**Material provided**
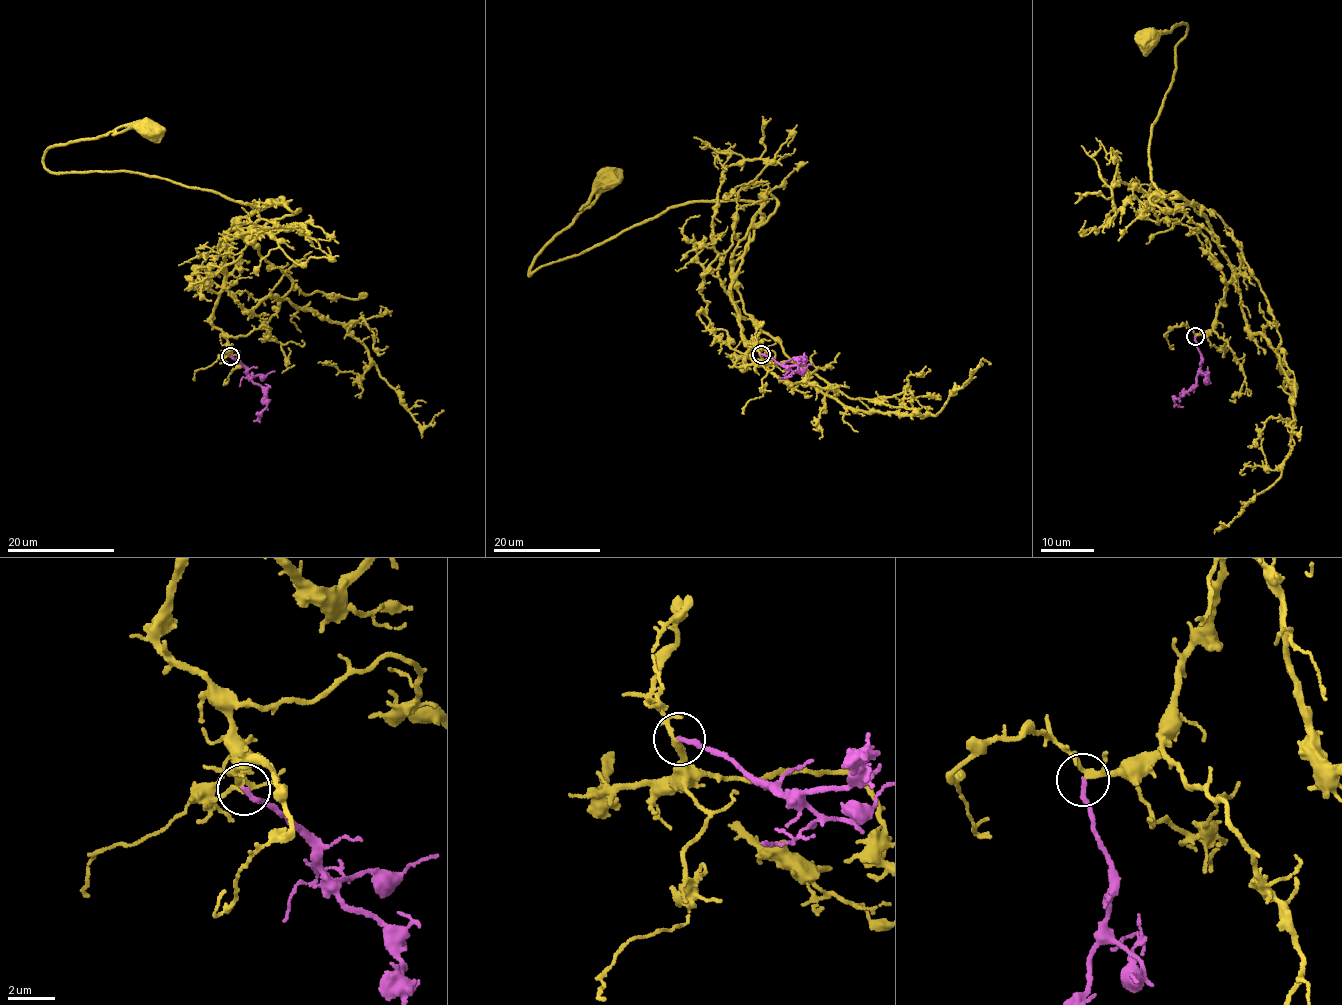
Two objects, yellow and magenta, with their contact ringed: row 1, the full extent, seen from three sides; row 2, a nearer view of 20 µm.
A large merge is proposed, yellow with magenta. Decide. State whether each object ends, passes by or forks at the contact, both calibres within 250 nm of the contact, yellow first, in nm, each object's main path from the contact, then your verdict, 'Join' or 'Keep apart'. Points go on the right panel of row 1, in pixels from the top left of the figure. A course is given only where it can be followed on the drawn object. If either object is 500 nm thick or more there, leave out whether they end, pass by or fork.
At the ring yellow forks. At the ring magenta ends. Thickness 160 nm (yellow) against 200 nm. Course of yellow: (1196, 336), (1213, 327), (1232, 265), (1206, 215), (1150, 176), (1151, 125), (1187, 26), (1146, 38). Course of magenta: (1194, 336), (1201, 367), (1195, 384), (1183, 396), (1175, 399), (1175, 404), (1183, 406). Join

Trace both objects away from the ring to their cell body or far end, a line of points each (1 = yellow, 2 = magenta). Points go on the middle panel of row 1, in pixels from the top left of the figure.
1: (761, 355), (759, 365), (743, 367), (748, 350), (730, 287), (760, 204), (668, 207), (529, 276), (606, 178)
2: (761, 354), (784, 367), (804, 359), (798, 359), (799, 371)

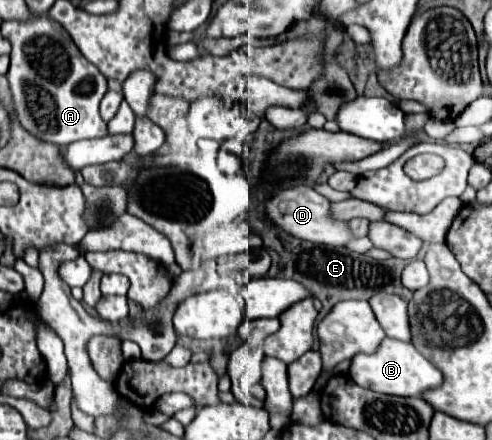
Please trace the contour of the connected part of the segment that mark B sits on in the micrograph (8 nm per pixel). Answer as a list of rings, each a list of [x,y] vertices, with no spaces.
[[[389,337],[381,343],[381,347],[375,353],[371,355],[359,353],[351,363],[349,375],[361,387],[375,389],[377,393],[385,393],[385,395],[397,395],[397,397],[421,397],[421,393],[439,387],[443,383],[443,373],[431,361],[427,361],[413,347],[413,343],[405,343]]]

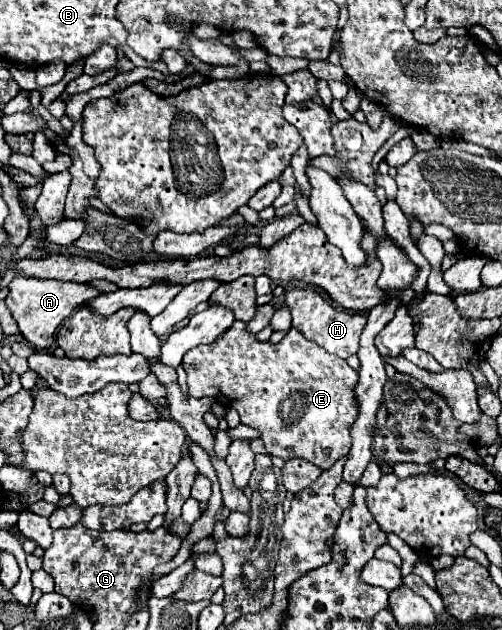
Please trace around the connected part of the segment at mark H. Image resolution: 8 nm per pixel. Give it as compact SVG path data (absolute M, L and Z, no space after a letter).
M294 287L294 289L286 291L284 303L292 313L292 325L296 325L306 337L316 341L326 351L330 351L342 359L346 359L358 351L358 339L362 335L362 329L366 327L364 313L336 307L320 291L314 291L310 287Z

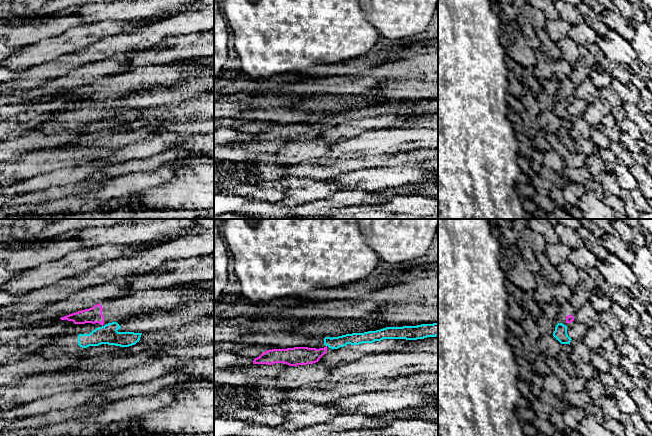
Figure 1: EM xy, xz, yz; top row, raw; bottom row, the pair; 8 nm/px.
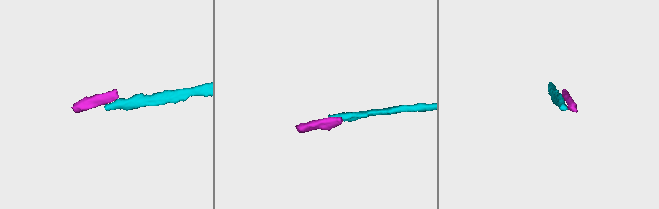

**Instructions for the task**
Final stretch of the data: repeat exactly each line from the one containing "Please trace the" through the last, and omit all pictures.

**Output for this exercise**
Please trace the contour of the connected part of the segment that mark B sits on in the micrograph (8 nm per pixel). Answer as a list of rings, each a list of [x,y] vertices, with no spaces.
[[[389,337],[381,343],[381,347],[375,353],[371,355],[359,353],[351,363],[349,375],[361,387],[375,389],[377,393],[385,393],[385,395],[397,395],[397,397],[421,397],[421,393],[439,387],[443,383],[443,373],[431,361],[427,361],[413,347],[413,343],[405,343]]]

Please trace around the connected part of the segment at mark H. Image resolution: 8 nm per pixel. Give it as compact SVG path data (absolute M, L and Z, no space after a letter).
M294 287L294 289L286 291L284 303L292 313L292 325L296 325L306 337L316 341L326 351L330 351L342 359L346 359L358 351L358 339L362 335L362 329L366 327L364 313L336 307L320 291L314 291L310 287Z

Figure 1: EM xy, xz, yz; top row, raw; bottom row, the pair; 8 nm/px.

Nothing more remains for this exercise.